I.
La víctima.
Los rombos quizás fueron hurtados de un
inmenso e infinito tablero de ajedrez, perfumado en alcanfor y lavandina. De
tanto fijar la vista, la frontera entre lo blanco y lo negro se diluía
adquiriendo una nerviosa movilidad aleatoria.
Estaba allí: a merced de las
circunstancias.
Como siempre.
Pensar que... en algún momento se creyó
libre y con capacidad para disponer de sí... Una vez... recuerdo lejano y
efímero... tan consistente como un vaho o como la propia nada.
Por entonces, todo el mundo la culpaba.
Era realmente la gran víctima, la gran atacada, la gran perdedora... pues esas
mentes errantes de quienes la rodeaban le echaban la culpa de todo.

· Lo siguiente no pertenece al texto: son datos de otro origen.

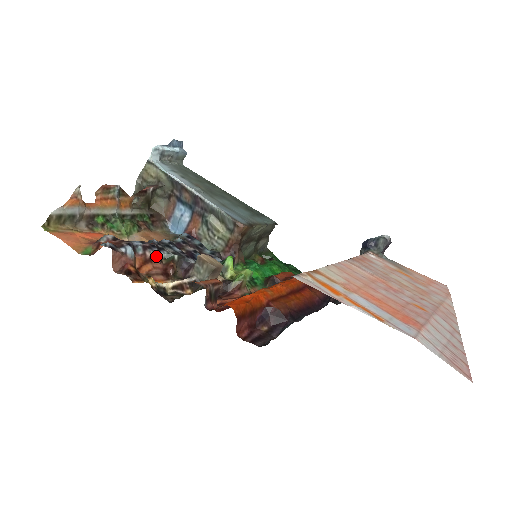
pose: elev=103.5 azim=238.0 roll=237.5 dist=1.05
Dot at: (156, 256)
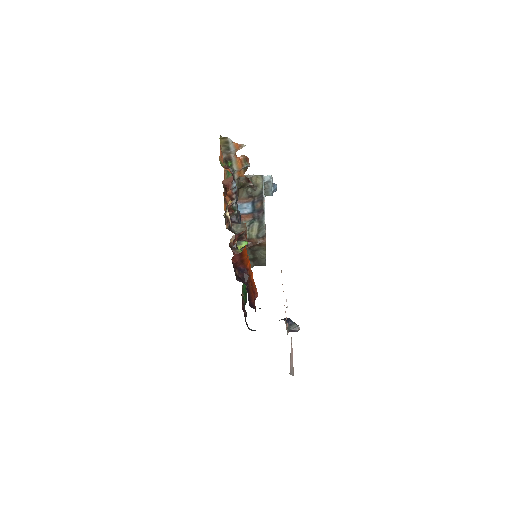
Dot at: (234, 201)
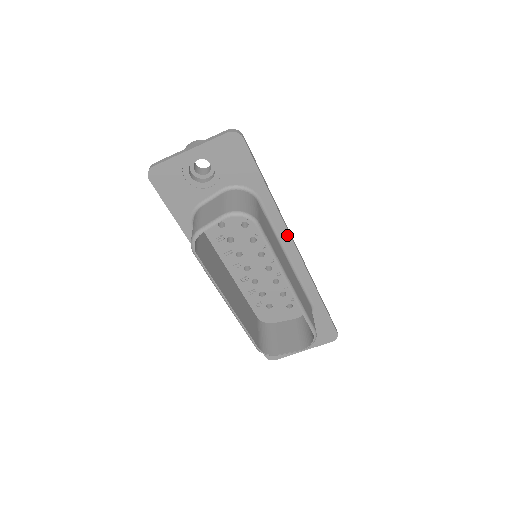
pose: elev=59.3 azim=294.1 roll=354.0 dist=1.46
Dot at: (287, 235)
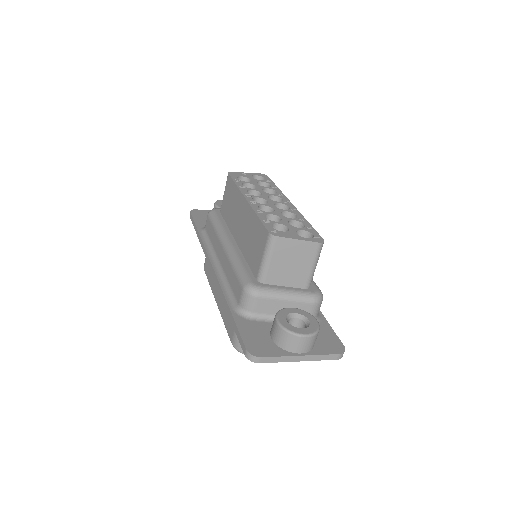
Dot at: occluded
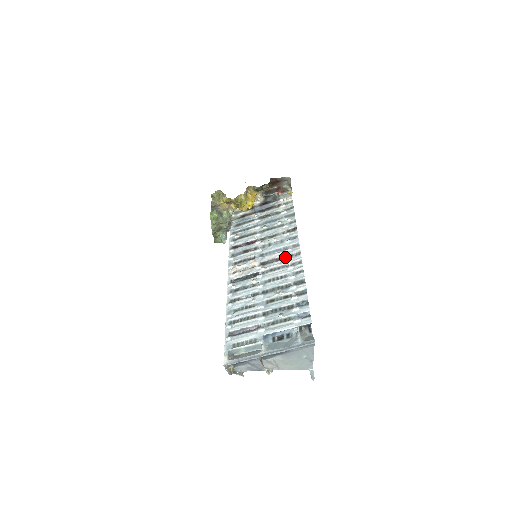
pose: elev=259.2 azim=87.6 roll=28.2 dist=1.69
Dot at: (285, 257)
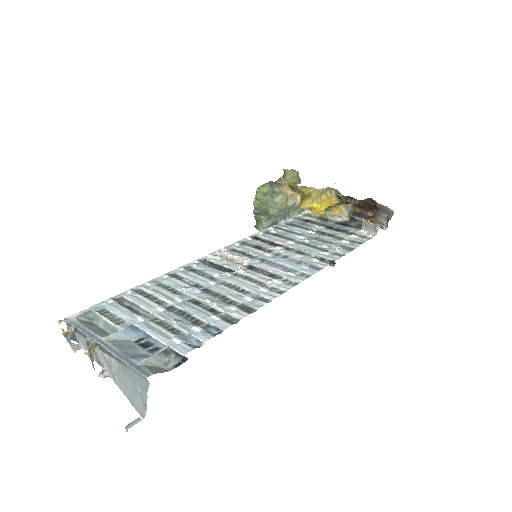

Ezequiel, su hijo menor, con apenas
quince fragantes años, se complicaba cada vez más con la droga y la
delincuencia. Si aún estaba vivo y libre (es decir, fuera de algún
correccional) era gracias al dinero y a la influencia de su padre, el doctor
Palacios.
Alfredo, aquel médico exitoso al que
decidió ligar su futuro, resultó ser un mujeriego compulsivo. Le trataba
despectivamente, restregándole en su cara la verdad de su pasado, la verdad de
que sin el apellido “Palacios” ella era socialmente hablando, tan corriente
como el agua de canilla. Lo aguantaba porque necesitaba de él, es decir, de ese
pasaporte al círculo de amistades que Alejandra siempre soñó. Pero ahora el muy
hijo de puta le pedía el divorcio... ¿Qué quedaría para ella?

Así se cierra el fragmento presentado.